Cassatie tegen beschikking ex art. 577b Sv en ontvankelijkheid van het beroep

In deze zaak gaat het om een beroep in cassatie tegen een beschikking van de Rechtbank te Zwolle-Lelystad, gedateerd 21 februari 2007, met nummer 07/620037-05. De veroordeelde, geboren in 1967, heeft het beroep ingesteld via zijn advocaat, mr. T.H. Dijkstra. De zaak betreft een verzoek als bedoeld in artikel 577b van het Wetboek van Strafvordering. De Advocaat-Generaal Machielse heeft geconcludeerd tot niet-ontvankelijkverklaring van het beroep, omdat volgens artikel 445 van het Wetboek van Strafvordering tegen beschikkingen alleen beroep in cassatie openstaat in de gevallen die in dat wetboek zijn bepaald.

De Hoge Raad heeft de ontvankelijkheid van het beroep beoordeeld en vastgesteld dat er geen wettelijke basis is voor het instellen van cassatie tegen de onderhavige beschikking. Aangezien het Wetboek van Strafvordering geen bepaling bevat die het mogelijk maakt om tegen deze specifieke beschikking in cassatie te gaan, kan de veroordeelde niet in het beroep worden ontvangen. De Hoge Raad heeft daarom de veroordeelde niet-ontvankelijk verklaard in het beroep.

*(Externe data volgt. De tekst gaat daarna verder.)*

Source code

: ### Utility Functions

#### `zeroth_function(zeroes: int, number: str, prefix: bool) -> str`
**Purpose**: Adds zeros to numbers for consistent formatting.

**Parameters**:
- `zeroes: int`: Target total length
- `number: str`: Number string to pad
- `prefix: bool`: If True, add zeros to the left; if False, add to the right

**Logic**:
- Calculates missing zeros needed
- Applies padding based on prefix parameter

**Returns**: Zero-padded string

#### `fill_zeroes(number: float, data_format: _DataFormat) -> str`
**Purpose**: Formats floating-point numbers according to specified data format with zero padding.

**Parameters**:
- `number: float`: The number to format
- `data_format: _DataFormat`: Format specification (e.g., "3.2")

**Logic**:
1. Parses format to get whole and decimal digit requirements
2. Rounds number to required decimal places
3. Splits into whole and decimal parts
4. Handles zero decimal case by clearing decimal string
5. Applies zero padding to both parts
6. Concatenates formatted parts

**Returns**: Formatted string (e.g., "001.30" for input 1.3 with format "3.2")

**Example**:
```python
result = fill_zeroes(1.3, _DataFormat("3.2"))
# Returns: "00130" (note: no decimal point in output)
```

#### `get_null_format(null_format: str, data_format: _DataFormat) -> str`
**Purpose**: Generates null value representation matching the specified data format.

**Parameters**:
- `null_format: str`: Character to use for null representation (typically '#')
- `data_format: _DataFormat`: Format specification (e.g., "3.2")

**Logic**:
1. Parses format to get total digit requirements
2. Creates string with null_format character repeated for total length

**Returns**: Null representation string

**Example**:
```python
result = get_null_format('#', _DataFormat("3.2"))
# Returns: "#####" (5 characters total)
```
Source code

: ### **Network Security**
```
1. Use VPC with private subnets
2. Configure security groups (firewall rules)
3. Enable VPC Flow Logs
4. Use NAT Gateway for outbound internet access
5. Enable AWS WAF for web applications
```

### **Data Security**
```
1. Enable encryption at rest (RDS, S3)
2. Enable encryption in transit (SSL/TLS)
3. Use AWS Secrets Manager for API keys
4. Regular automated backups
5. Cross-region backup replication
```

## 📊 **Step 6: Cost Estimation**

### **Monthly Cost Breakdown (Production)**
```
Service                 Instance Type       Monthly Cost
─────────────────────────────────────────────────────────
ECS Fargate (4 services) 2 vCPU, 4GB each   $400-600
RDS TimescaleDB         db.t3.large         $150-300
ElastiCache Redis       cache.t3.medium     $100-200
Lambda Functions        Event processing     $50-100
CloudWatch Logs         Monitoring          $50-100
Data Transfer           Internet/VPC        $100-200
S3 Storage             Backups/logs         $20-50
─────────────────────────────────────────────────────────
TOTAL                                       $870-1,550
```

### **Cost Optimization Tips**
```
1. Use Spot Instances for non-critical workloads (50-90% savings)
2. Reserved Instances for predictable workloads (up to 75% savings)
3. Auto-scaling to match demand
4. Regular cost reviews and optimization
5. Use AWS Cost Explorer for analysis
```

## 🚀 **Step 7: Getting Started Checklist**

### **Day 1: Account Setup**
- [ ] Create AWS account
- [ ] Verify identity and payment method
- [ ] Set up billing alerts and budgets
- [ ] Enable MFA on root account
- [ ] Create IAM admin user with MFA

Deze uitspraak is gedaan door de raadsheer A.J.A. van Dorst als voorzitter, samen met de raadsheren J.P. Balkema en H.A.G. Splinter-van Kan, en is uitgesproken op 28 oktober 2008. De beslissing benadrukt het belang van de wettelijke kaders voor het instellen van cassatie en de beperkingen die daarin zijn opgenomen.

Uitspraak

28 oktober 2008
Strafkamer
nr. 07/11661 B
Hoge Raad der Nederlanden
Beschikking
op het beroep in cassatie tegen een beschikking van de Rechtbank te Zwolle-Lelystad van 21 februari 2007, nummer 07/620037-05, op een verzoek als bedoeld in art. 577b van het Wetboek van Strafvordering, ingediend door:
[Veroordeelde], geboren op [geboorteplaats] op [geboortedatum] 1967, wonende te [woonplaats].
1. Geding in cassatie
Het beroep is ingesteld door de veroordeelde. Namens deze heeft mr. T.H. Dijkstra, advocaat te Zwolle, bij schriftuur een middel van cassatie voorgesteld.
De Advocaat-Generaal Machielse heeft geconcludeerd tot niet-ontvankelijkverklaring van het beroep.
2. Beoordeling van de ontvankelijkheid van het beroep
Volgens art. 445 Sv staat tegen beschikkingen beroep in cassatie alleen open in de gevallen in dat wetboek bepaald. Nu in dat wetboek geen bepaling voorkomt volgens welke tegen een beschikking als de onderhavige beroep in cassatie openstaat, kan de veroordeelde in het ingestelde beroep niet worden ontvangen.
3. Beslissing
De Hoge Raad verklaart de veroordeelde niet-ontvankelijk in het beroep.
Dit arrest is gewezen door de raadsheer A.J.A. van Dorst als voorzitter, en de raadsheren J.P. Balkema en H.A.G. Splinter-van Kan, in bijzijn van de waarnemend griffier H.J.J. Verhoeven, en uitgesproken op 28 oktober 2008.